From the President - At What Price Speed?
Reflection missing in our fast-paced society
by Mayland McKimm
While we all embrace the deluge of new technology and computer-generated information, I am troubled that we may not now take enough time to pause and reflect on what we do and why we do it. What our clients really demand from us is wisdom and judgement. No software program or hardware application will ever replace those qualities.
As an example, look at today’s electronic databases which provide hundreds of thousands of cases, all accessible through a carefully crafted word search. What they do not provide are the reflections and analysis which are critical to an understanding of the law. Computer terminals will never be a substitute for a real library of texts, journals and reports, and as a profession we need to resist the movement to computers as substitute for a library.
Electronic communications have increased the ease of communications between lawyers and between lawyers and their clients. Clients have developed expectations that their e-mail requests and inquiries will be answered literally at the speed of light. While this may be possible on occasion, immediate responses will necessarily not be the most considered responses. How many of us have dashed off a hasty response to an e-mail only to wish that we had taken some more time to reflect on the response? The ability to respond in an instant has created an expectation that we will respond in an instant.
As a profession we have an obligation to provide judgement and wisdom to our clients if we are to continue to provide value. As technology advances and the speed of business increases we will continue to be faced with a world of new challenges. While we will no doubt continue to embrace these new challenges we will need to always be mindful to protect our core values.
I agree with President Warner of the Law Society that as a profession we have to position ourselves to provide service better, faster and cheaper. On the other hand we must never look at ourselves as men and women who deliver a commodity.
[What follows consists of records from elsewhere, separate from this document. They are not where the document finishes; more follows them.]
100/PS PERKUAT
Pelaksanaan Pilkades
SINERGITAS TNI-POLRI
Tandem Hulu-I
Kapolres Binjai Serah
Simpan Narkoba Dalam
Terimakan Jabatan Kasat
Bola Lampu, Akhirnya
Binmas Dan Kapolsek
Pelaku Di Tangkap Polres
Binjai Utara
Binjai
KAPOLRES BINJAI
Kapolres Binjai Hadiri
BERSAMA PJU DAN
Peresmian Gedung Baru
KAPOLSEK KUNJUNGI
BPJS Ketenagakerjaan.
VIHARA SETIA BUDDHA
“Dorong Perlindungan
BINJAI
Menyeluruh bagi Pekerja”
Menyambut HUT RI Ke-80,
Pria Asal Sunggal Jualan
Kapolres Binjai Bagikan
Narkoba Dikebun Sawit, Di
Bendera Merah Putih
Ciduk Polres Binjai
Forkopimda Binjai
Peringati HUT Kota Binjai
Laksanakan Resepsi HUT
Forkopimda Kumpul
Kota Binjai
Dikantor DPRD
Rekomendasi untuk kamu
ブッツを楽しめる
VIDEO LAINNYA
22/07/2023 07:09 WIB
Legal advice can only be delivered at the speed of careful reflection and at a cost of proper consideration. Our challenge is not really to continue to increase the speed with which we produce our work product, but to carefully manage our clients’ expectations around technology and the delivery of legal services.
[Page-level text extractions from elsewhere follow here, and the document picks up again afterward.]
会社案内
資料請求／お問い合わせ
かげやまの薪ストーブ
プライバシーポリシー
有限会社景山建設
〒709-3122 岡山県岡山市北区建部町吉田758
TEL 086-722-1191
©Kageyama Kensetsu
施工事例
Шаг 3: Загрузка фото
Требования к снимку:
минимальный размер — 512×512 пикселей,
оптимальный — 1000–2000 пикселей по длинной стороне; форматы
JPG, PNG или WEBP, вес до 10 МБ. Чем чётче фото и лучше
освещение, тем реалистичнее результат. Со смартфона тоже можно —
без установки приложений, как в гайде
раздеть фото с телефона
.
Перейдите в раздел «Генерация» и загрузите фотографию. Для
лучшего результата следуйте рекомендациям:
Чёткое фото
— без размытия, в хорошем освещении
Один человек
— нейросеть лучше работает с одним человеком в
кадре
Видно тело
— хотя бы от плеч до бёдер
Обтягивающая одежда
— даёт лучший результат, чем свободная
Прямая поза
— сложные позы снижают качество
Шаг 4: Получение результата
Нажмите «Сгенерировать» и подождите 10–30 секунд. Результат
A wait of twelve months for a trial may well seem unimaginable inefficiency for a businessperson who can order a warehouse full of supplies in a nanosecond. Parties waiting for the development of a complex shareholder’s agreement or difficult separation agreement may have difficulty understanding why that process may take weeks or months when a hundred pages of text can be e-mailed in an instant. Clients need to understand that lawsuits and quality agreements require time for lawyers to exchange ideas and solutions and time for parties, particularly in a contested matter, to disengage their hearts and engage their minds.
In the final analysis it really all just means professionalism. To survive in the new global economy we need to maintain our commitment to this noble profession and its core values. This is where the Canadian Bar Association is your essential ally.
As this is my last column as president, let me take this opportunity to thank you for the opportunity that you have given me to serve this great and proud profession. It has been my honour to fulfill the role of president, but anything that I have done on your behalf would not have been possible without the incredible assistance of the staff at the Branch office and my colleagues on the executive. We can and should all be proud of the extraordinary work they do on our behalf.